Introduzione
Immagina una villa liberty affacciata sul lungomare di Pescara, con un giardino storico che profuma di mare e una collezione che ti lascia a bocca aperta. Il Museo Paparella Villa Urania è proprio questo: un gioiello architettonico che custodisce 150 ceramiche rinascimentali di Castelli d’Abruzzo. Non è il solito museo polveroso, ma un luogo vivo dove arte, storia e natura si fondono. Entrare qui significa scoprire un pezzo di Abruzzo elegante e raffinato, lontano dai cliché turistici. La vista sul mare dal giardino è già di per sé un motivo per fermarsi, anche solo per un attimo di pace.
Cenni storici
La villa fu costruita nei primi del Novecento per la famiglia Paparella, commercianti locali con il pallino per il bello. Negli anni ’50, il medico Francesco Paparella Treccia iniziò a collezionare le ceramiche di Castelli, quelle famose per i colori brillanti e le decorazioni intricate. La passione diventò una missione: salvaguardare questo patrimonio abruzzese. Nel 1999, la villa è stata donata alla Fondazione Paparella Treccia Devletoglù e aperta al pubblico come museo.
- Inizio ‘900: costruzione della villa in stile liberty
- Anni ’50: inizio della collezione di ceramiche di Castelli
- 1999: apertura ufficiale come museo
Le ceramiche di Castelli: un viaggio nel Rinascimento abruzzese
Le 150 ceramiche esposte non sono semplici oggetti da vetrina. Sono pezzi unici che raccontano la maestria degli artigiani di Castelli, un borgo in provincia di Teramo famoso fin dal Cinquecento. Camminando tra le vetrine, noterai piatti, vasi e albarelli decorati con scene mitologiche, paesaggi e figure sacre. I colori sono incredibilmente vividi, soprattutto il blu cobalto e il giallo oro. Personalmente, mi colpisce sempre la precisione dei dettagli: sembra di guardare dei quadri in miniatura. Alcune opere portano persino la firma degli artisti, come quelle della famiglia Pompei, tra i più rinomati ceramisti dell’epoca.
Il giardino storico: un’oasi sul lungomare
Se le ceramiche ti conquistano all’interno, il giardino ti rapisce fuori.
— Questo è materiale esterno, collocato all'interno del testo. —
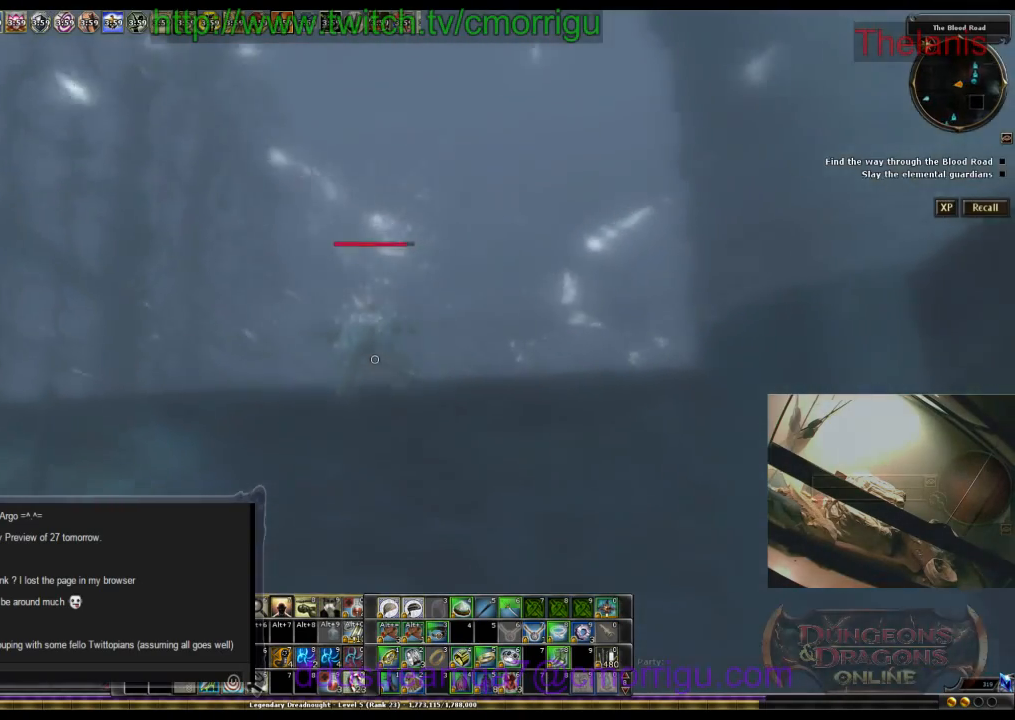
{"keys": ["w"], "events": []}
Non è un semplice spazio verde, ma un giardino storico progettato con palme, piante mediterranee e vialetti che invitano alla passeggiata. La posizione è strategica: si affaccia direttamente sul lungomare di Pescara, regalando scorci sul mare Adriatico che cambiano con la luce del giorno. D’estate, qui sotto l’ombra degli alberi, si respira un’aria diversa, lontana dal caos della città. A volte organizzano anche eventi all’aperto, ma anche senza occasioni speciali, vale la pena sedersi su una panchina e godersi il panorama. È uno di quei posti dove ti viene voglia di tornare.
Perché visitarlo
Primo: è l’unico museo in Abruzzo interamente dedicato alle ceramiche di Castelli, con una collezione così vasta e ben conservata. Secondo: la villa liberty in sé è un’opera d’arte, con stucchi, vetrate e dettagli architettonici che meritano uno sguardo attento. Terzo: il giardino sul lungomare offre una pausa rigenerante, perfetta per staccare dopo una giornata di esplorazione. Insomma, qui trovi cultura, bellezza e relax in un solo colpo. E poi, diciamocelo, è un modo per scoprire un Abruzzo meno noto, quello delle corti rinascimentali e dell’artigianato di eccellenza.
Quando andare
Io ti consiglierei di visitarlo nel tardo pomeriggio, quando la luce calda del sole entra dalle finestre della villa e illumina le ceramiche, facendole brillare ancora di più. Poi, puoi finire la visita con una passeggiata nel giardino al tramonto: il mare diventa dorato e l’atmosfera è magica. Evita le ore centrali della giornata d’estate, perché potrebbe esserci più folla. In primavera o autunno, invece, è perfetto in qualsiasi momento, con quel clima mite che invita a prendersi il proprio tempo.
Nei dintorni
A due passi dal museo, sul lungomare, c’è il Ponte del Mare, una passerella ciclopedonale sospesa sull’acqua che collega la riviera nord e sud di Pescara. Vale la pena percorrerla per una vista panoramica sulla costa. Se invece vuoi approfondire la tradizione ceramica, a circa un’ora di macchina c’è Castelli stesso, il borgo dove sono state prodotte queste opere d’arte. Lì puoi visitare le botteghe degli artigiani ancora attive e il Museo delle Ceramiche, per un confronto diretto con le origini.